Канцлер неистово потряс указательным пальцем перед носом милиционера, словно он только что произнес глубокую истину, словно на него снизошел животворный луч света и озарил своим сиянием густой сумрак его утомленного мозга.
– - Это так, -- только и ответил милиционер, не зная, что сказать.
Он понял, что все сказанное имеет для канцлера огромное значение, и внимательно ловил каждое слово старика.
– - Надежда, милиционер, -- вот в чем ошибка родителей. Мы стараемся дать им надежду, словно это самое важное в жизни. И здесь мы безусловно виноваты.
– - Но ведь только благодаря надежде мы смогли построить этот огромный город - сокровище веков и на века.
– - Да, да, конечно, -- канцлер закрыл лицо ладонями; его морщинистые руки дрожали.
– Но это всего лишь риторика, наизусть заученный урок. Конец неизбежен. Все уже потеряно. Я уже все потерял.

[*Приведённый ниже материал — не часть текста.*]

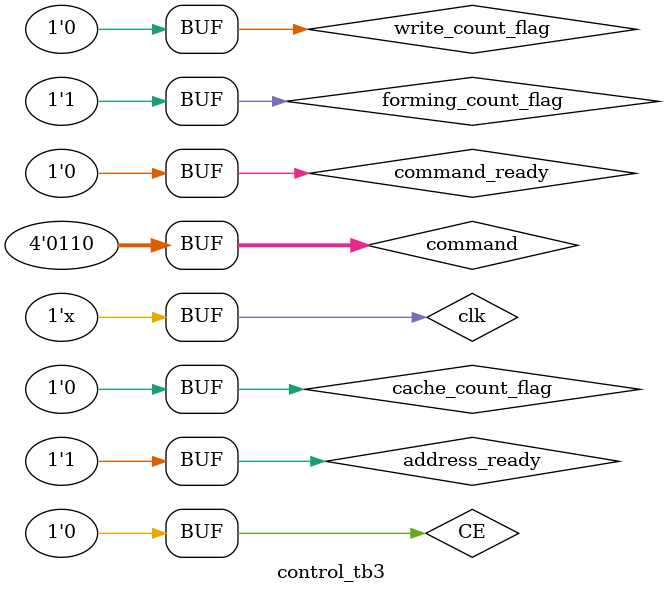
<source format=v>
`timescale 1ns/1ns

module control_tb3;
 reg clk;
 reg CE;
 reg ALE;
 reg CLE;
 reg[3:0] command;
 reg address_ready;
 reg command_ready;
 reg cache_count_flag;
 reg forming_count_flag;
 reg write_count_flag;
 wire forming_writeread;
 wire we_writeread;
 wire re_writeread;
 wire WE_L;
 wire RE_L;
 wire en_decoder;
 wire en_state_count;
 wire RB;
 control U1(clk,CE,ALE,CLE,command,address_ready,command_ready,cache_count_flag,forming_count_flag,write_count_flag,we_writeread,re_writeread,forming_writeread,WE_L,RE_L,en_decoder,en_state_count,RB);
 always
  #5 clk=~clk;
 initial
  begin
   clk=1;
   CE=1;
   address_ready=0;
   command_ready=0;
   cache_count_flag=0;
   forming_count_flag=0;
   write_count_flag=0;
   #5 CE=0;               //初始化到S0状态
   end
  initial
   begin
    #15 command=4'b0111;  //t=15时 输入forming命令的第一指令 下一周期进入S1状态 将再t=20进入S3
	#40 address_ready=1;  //t=55时 地址准备好了 预计将进入S5状态  t=60正式进入S5
   end
  initial
   begin
    #85 command=5'b0110; //t=85时输入写的第二指令，t=90进入s6
	#40 forming_count_flag=1; //t=120s重新回到S0状态
   end	
 endmodule
</source>
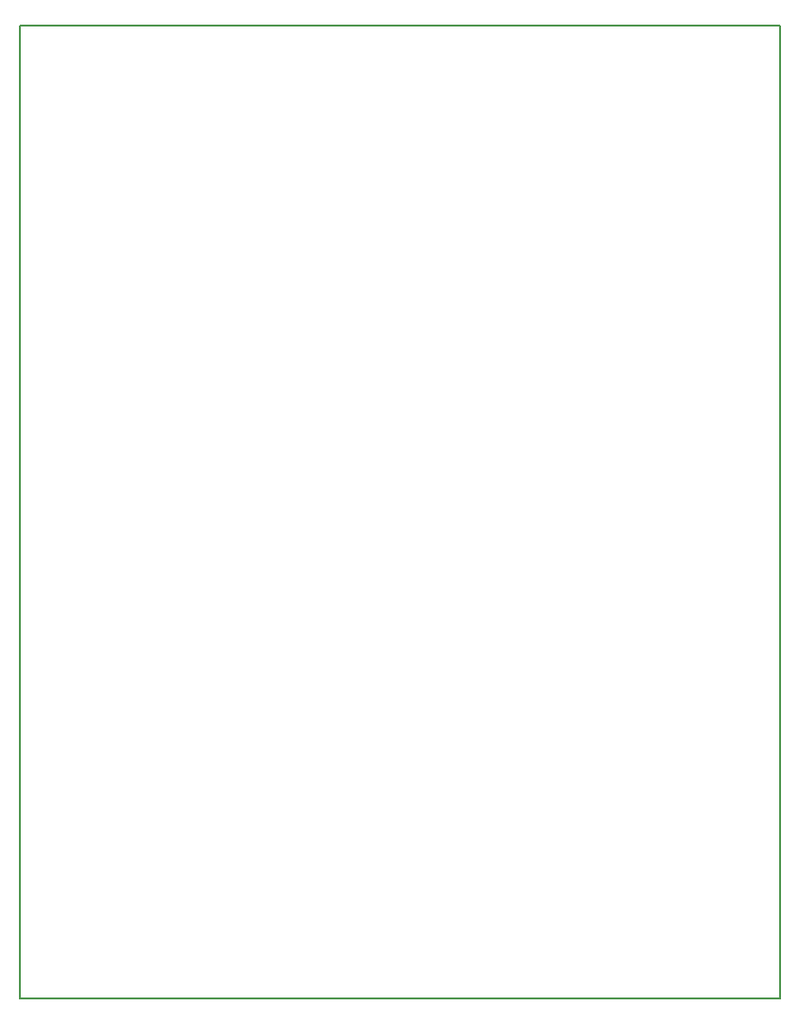
<source format=gbr>
G04 #@! TF.GenerationSoftware,KiCad,Pcbnew,5.0.2+dfsg1-1*
G04 #@! TF.CreationDate,2021-01-22T14:28:10+01:00*
G04 #@! TF.ProjectId,wat,7761742e-6b69-4636-9164-5f7063625858,rev?*
G04 #@! TF.SameCoordinates,Original*
G04 #@! TF.FileFunction,Profile,NP*
%FSLAX46Y46*%
G04 Gerber Fmt 4.6, Leading zero omitted, Abs format (unit mm)*
G04 Created by KiCad (PCBNEW 5.0.2+dfsg1-1) date vie 22 ene 2021 14:28:10 CET*
%MOMM*%
%LPD*%
G01*
G04 APERTURE LIST*
%ADD10C,0.150000*%
G04 APERTURE END LIST*
D10*
X60452000Y-160528000D02*
X60452000Y-73533000D01*
X128397000Y-160528000D02*
X60452000Y-160528000D01*
X128397000Y-73533000D02*
X128397000Y-160528000D01*
X60452000Y-73533000D02*
X128397000Y-73533000D01*
M02*

</source>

После этих слов воцарилась гнетущая тишина. В течение полминуты канцлер отрешенно сидел, глядя в никуда - казалось, он был где-то далеко, по ту сторону ограды. Наконец он вернулся к действительности. Пухлой рукой он открыл ящик стола, извлек из него какие-то измятые листки и черно-белую фотографию и бережно подвинул документы к милиционеру, расположив листки в определенном порядке. Кончиками пальцев он постучал по фотографии.
– - Моя дочь... Это мой единственный ребенок, милиционер. Она ушла из дома. Я не смог ей помочь, хотя должен был. Я не выполнил своих обязанностей отца. Она больна - врачи говорят, какая-то опухоль. Операция невозможна, и это сводит ее с ума. Ее покойная мать была такой же безудержной сумасбродкой и легко принимала на веру все те бредни, которые рассказывают в городских трущобах. Один Бог знает, где сейчас моя дочь, и я опасаюсь самого худшего.